→ **Written task**
Select and copy every line of the records that contains the word "results". Case counts.

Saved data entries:
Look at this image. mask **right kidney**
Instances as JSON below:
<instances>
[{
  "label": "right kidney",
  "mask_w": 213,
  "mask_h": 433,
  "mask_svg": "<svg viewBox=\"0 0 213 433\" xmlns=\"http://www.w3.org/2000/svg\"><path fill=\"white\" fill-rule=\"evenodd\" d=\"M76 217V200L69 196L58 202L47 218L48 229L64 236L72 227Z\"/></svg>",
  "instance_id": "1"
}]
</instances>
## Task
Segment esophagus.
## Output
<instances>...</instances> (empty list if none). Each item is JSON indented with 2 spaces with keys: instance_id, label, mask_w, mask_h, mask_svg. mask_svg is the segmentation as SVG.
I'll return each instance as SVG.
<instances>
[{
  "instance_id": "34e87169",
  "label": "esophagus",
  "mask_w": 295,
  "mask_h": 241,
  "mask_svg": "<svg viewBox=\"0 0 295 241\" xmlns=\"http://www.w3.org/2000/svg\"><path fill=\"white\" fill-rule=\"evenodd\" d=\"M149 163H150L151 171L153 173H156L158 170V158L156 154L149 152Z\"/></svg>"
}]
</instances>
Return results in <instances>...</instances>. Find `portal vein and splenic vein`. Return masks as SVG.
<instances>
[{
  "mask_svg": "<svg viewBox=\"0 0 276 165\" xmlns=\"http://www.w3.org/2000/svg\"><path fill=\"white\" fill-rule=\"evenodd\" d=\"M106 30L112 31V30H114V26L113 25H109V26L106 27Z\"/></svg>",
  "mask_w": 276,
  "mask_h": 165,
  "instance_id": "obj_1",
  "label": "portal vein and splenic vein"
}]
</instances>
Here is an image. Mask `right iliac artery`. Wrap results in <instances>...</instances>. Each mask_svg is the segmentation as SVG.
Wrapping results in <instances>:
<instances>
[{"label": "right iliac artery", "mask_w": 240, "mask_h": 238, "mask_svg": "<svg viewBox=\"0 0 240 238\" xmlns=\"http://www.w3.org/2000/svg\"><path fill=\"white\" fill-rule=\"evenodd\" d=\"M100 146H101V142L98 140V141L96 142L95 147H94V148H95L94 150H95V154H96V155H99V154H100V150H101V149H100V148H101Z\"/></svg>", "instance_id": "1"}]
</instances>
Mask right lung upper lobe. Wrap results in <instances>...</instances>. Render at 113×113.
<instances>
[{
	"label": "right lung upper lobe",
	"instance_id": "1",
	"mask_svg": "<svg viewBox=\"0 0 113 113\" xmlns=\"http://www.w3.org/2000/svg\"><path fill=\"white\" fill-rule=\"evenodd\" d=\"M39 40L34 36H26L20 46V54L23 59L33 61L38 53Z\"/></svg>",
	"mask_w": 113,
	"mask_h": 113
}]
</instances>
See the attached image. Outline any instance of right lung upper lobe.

→ **Result for this task**
Return results in <instances>...</instances>. Find `portal vein and splenic vein`. Return masks as SVG.
Here is an image. Mask `right iliac artery`. Wrap results in <instances>...</instances>. Each mask_svg is the segmentation as SVG.
Wrapping results in <instances>:
Mask right lung upper lobe. Wrap results in <instances>...</instances>. Render at 113×113.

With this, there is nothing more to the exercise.